Anti-thymocyte globulin (ATG) differentially depletes naïve and memory T cells and permits memory-type regulatory T cells in nonobese diabetic mice
1 Department of Hematology, Xuanwu Hospital, Capital Medical University, #45 Changchun Street, Xicheng District, Beijing, P.R. China
2 Department of Pathology, Immunology and Laboratory Medicine, University of Florida College of Medicine, Gainesville, FL 32610, USA
3 Genzyme Corporation, Framingham, MA, 02142, USA
BMC Immunology 2012, 13:70 doi:10.1186/1471-2172-13-70Published: 14 December 2012
ATG has been employed to deplete T cells in several immune-mediated conditions. However, whether ATG administration affects naïve and memory T cell differently is largely unknown.
The context and purpose of the study
In this study, we assessed how murine ATG therapy affected T cell subsets in NOD mice, based on their regulatory and naïve or memory phenotype, as well as its influence on antigen-specific immune responses.
Peripheral blood CD4+ and CD8+ T cells post-ATG therapy declined to their lowest levels at day 3, while CD4+ T cells returned to normal levels more rapidly than CD8+ T cells. ATG therapy failed to eliminate antigen-primed T cells. CD4+ T cell responses post-ATG therapy skewed to T helper type 2 (Th2) and possibly IL-10-producing T regulatory type 1 (Tr1) cells.
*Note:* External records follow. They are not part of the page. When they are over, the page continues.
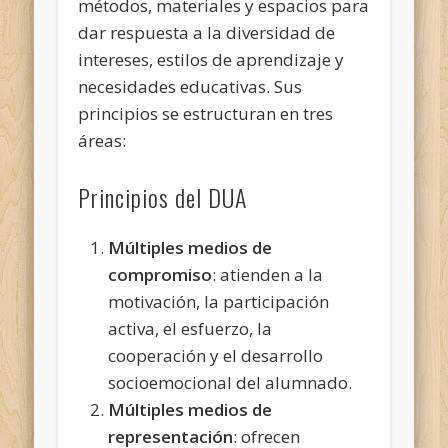
métodos, materiales y espacios
para
dar respuesta a la diversidad de
intereses, estilos de aprendizaje y
necesidades educativas. Sus
principios se estructuran en tres
áreas:
Principios del DUA
Múltiples medios de
compromiso
: atienden a la
motivación, la participación
activa, el esfuerzo, la
cooperación y el desarrollo
socioemocional del alumnado.
Múltiples medios de
representación
: ofrecen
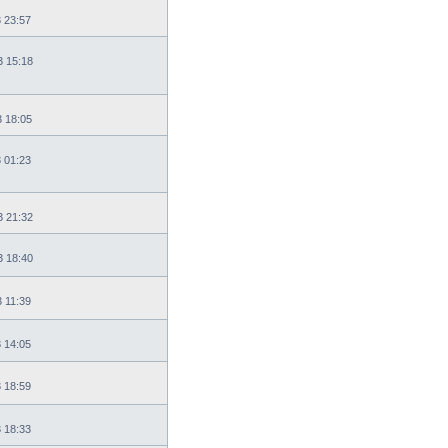
3 23:57
3 15:18
3 18:05
3 01:23
3 21:32
3 18:40
3 11:39
3 14:05
3 18:59
3 18:33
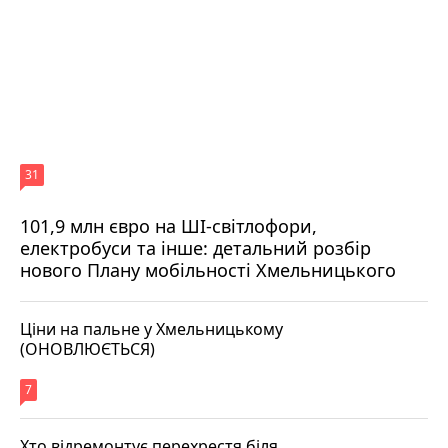
31
101,9 млн євро на ШІ-світлофори,
електробуси та інше: детальний розбір
нового Плану мобільності Хмельницького
Ціни на пальне у Хмельницькому
(ОНОВЛЮЄТЬСЯ)
7
Хто відремонтує перехрестя біля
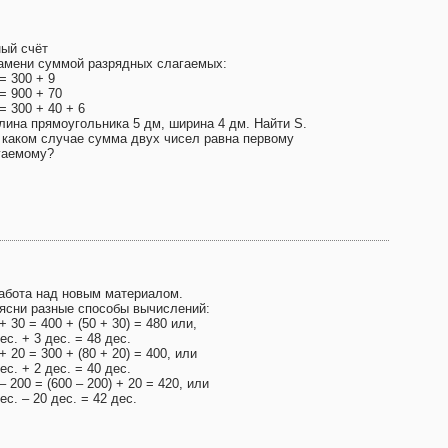
ный счёт
Замени суммой разрядных слагаемых:
= 300 + 9
= 900 + 70
= 300 + 40 + 6
Длина прямоугольника 5 дм, ширина 4 дм. Найти S.
В каком случае сумма двух чисел равна первому
гаемому?
Работа над новым материалом.
ясни разные способы вычислений:
+ 30 = 400 + (50 + 30) = 480 или,
ес. + 3 дес. = 48 дес.
+ 20 = 300 + (80 + 20) = 400, или
ес. + 2 дес. = 40 дес.
– 200 = (600 – 200) + 20 = 420, или
ес. – 20 дес. = 42 дес.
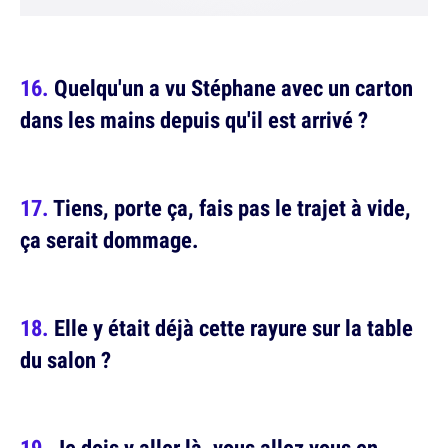
Quelqu'un a vu Stéphane avec un carton
dans les mains depuis qu'il est arrivé ?
Tiens, porte ça, fais pas le trajet à vide,
ça serait dommage.
Elle y était déjà cette rayure sur la table
du salon ?
Je dois y aller là, vous allez vous en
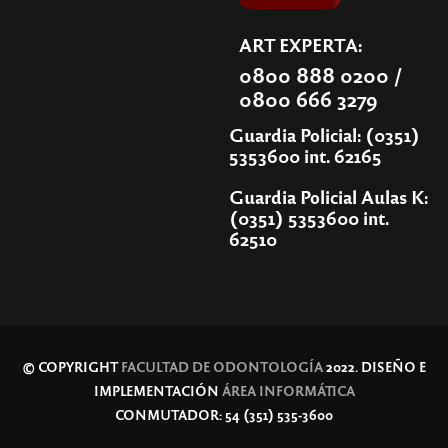
ART EXPERTA:
0800 888 0200 /
0800 666 3279
Guardia Policial: (0351)
5353600 int. 62165
Guardia Policial Aulas K:
(0351) 5353600 int.
62510
© COPYRIGHT
FACULTAD DE ODONTOLOGÍA
2022. DISEÑO E
IMPLEMENTACIÓN
ÁREA INFORMÁTICA
CONMUTADOR: 54 (351) 535-3600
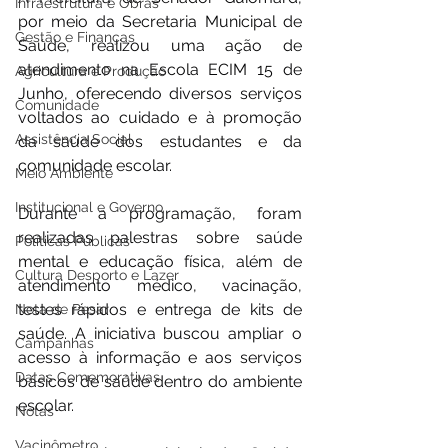
Infraestrutura e Obras
por meio da Secretaria Municipal de 
Gestão e Finanças
Saúde, realizou uma ação de 
atendimento na Escola ECIM 15 de 
Agricultura e Produção
Junho, oferecendo diversos serviços 
Comunidade
voltados ao cuidado e à promoção 
Assistência Social
da saúde dos estudantes e da 
comunidade escolar.
Meio Ambiente
Institucional e Governo
Durante a programação, foram 
realizadas palestras sobre saúde 
Políticas Públicas
mental e educação física, além de 
Cultura Desporto e Lazer
atendimento médico, vacinação, 
testes rápidos e entrega de kits de 
Nota de Pesar
saúde. A iniciativa buscou ampliar o 
Campanhas
acesso à informação e aos serviços 
Datas Comemorativas
básicos de saúde dentro do ambiente 
escolar.
Notas
Vacinômetro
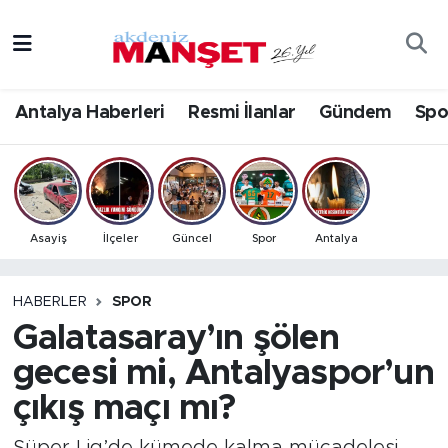
Asayiş
Antalya Nöbetçi Eczaneler
Antalya Haberleri
Resmi İlanlar
Gündem
Spo
Bilim & Teknoloji
Antalya Hava Durumu
Eğitim
Antalya Namaz Vakitleri
Ekonomi
Antalya Trafik Yoğunluk Haritası
Asayiş
İlçeler
Güncel
Spor
Antalya
Güncel
Süper Lig Puan Durumu ve Fikstür
HABERLER
SPOR
Galatasaray’ın şölen
Gündem
Tüm Manşetler
gecesi mi, Antalyaspor’un
İlçeler
Son Dakika Haberleri
çıkış maçı mı?
Kültür- Sanat
Haber Arşivi
Süper Lig’de kümede kalma mücadelesi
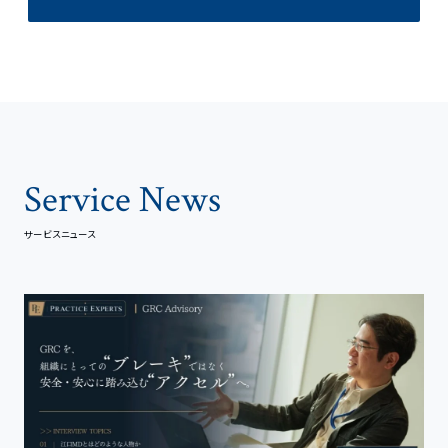
Service News
サービスニュース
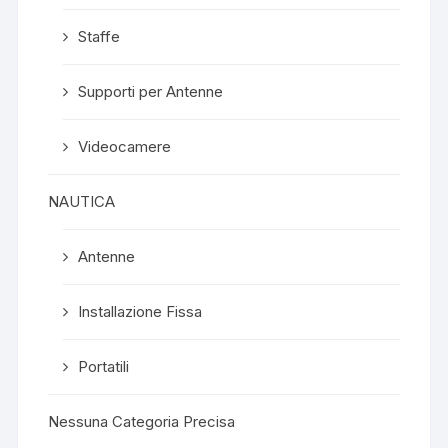
Staffe
Supporti per Antenne
Videocamere
NAUTICA
Antenne
Installazione Fissa
Portatili
Nessuna Categoria Precisa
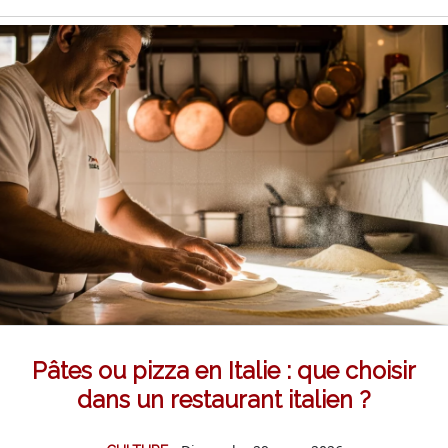
Pâtes ou pizza en Italie : que choisir
dans un restaurant italien ?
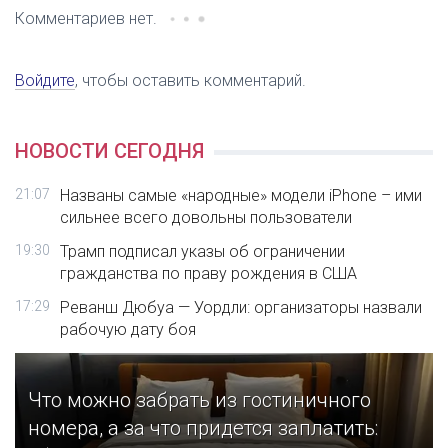
Комментариев нет.
Войдите
, чтобы оставить комментарий.
НОВОСТИ СЕГОДНЯ
21:07
Названы самые «народные» модели iPhone – ими
сильнее всего довольны пользователи
19:30
Трамп подписал указы об ограничении
гражданства по праву рождения в США
17:29
Реванш Дюбуа — Уордли: организаторы назвали
рабочую дату боя
Что можно забрать из гостиничного
номера, а за что придется заплатить:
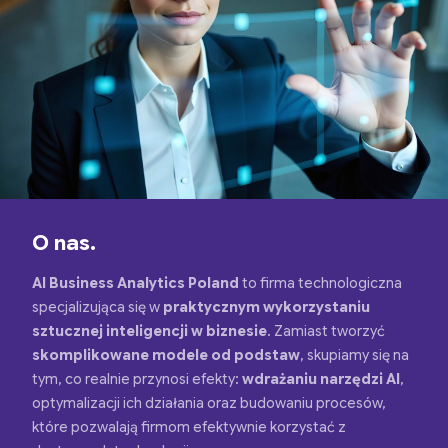
O nas.
AI Business Analytics Poland
to firma technologiczna
specjalizująca się w
praktycznym wykorzystaniu
sztucznej inteligencji w biznesie
. Zamiast tworzyć
skomplikowane modele od podstaw
, skupiamy się na
tym, co realnie przynosi efekty:
wdrażaniu narzędzi AI
,
optymalizacji ich działania oraz budowaniu procesów,
które pozwalają firmom efektywnie korzystać z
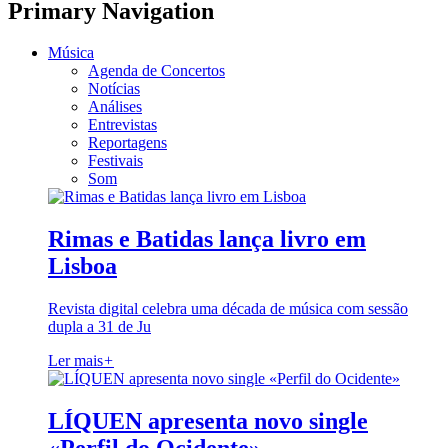
Primary Navigation
Música
Agenda de Concertos
Notícias
Análises
Entrevistas
Reportagens
Festivais
Som
Rimas e Batidas lança livro em
Lisboa
Revista digital celebra uma década de música com sessão
dupla a 31 de Ju
Ler mais
+
LÍQUEN apresenta novo single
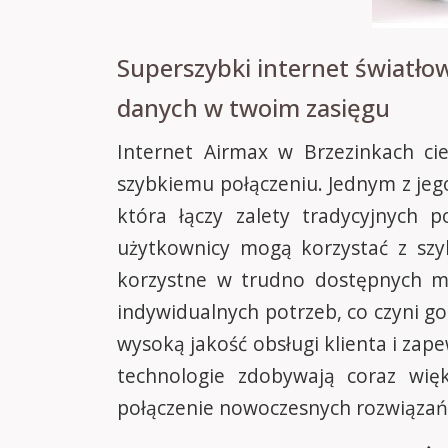
Superszybki internet światło
danych w twoim zasięgu
Internet Airmax w Brzezinkach ci
szybkiemu połączeniu. Jednym z je
która łączy zalety tradycyjnych
użytkownicy mogą korzystać z szyb
korzystne w trudno dostępnych mi
indywidualnych potrzeb, co czyni go
wysoką jakość obsługi klienta i za
technologie zdobywają coraz więk
połączenie nowoczesnych rozwiązań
Intriguingly, Foxp3+ regulatory T cells (Tregs) were less sensitive to ATG depletion and remained at higher levels following in vivo recovery compared to controls. Of note, the frequency of Foxp3+ Tregs with memory T cell phenotype was significantly increased in ATG-treated animals.
ATG therapy may modulate antigen-specific immune responses through inducing memory-like regulatory T cells as well as other protective T cells such as Th2 and IL-10-producing Tr1 cells.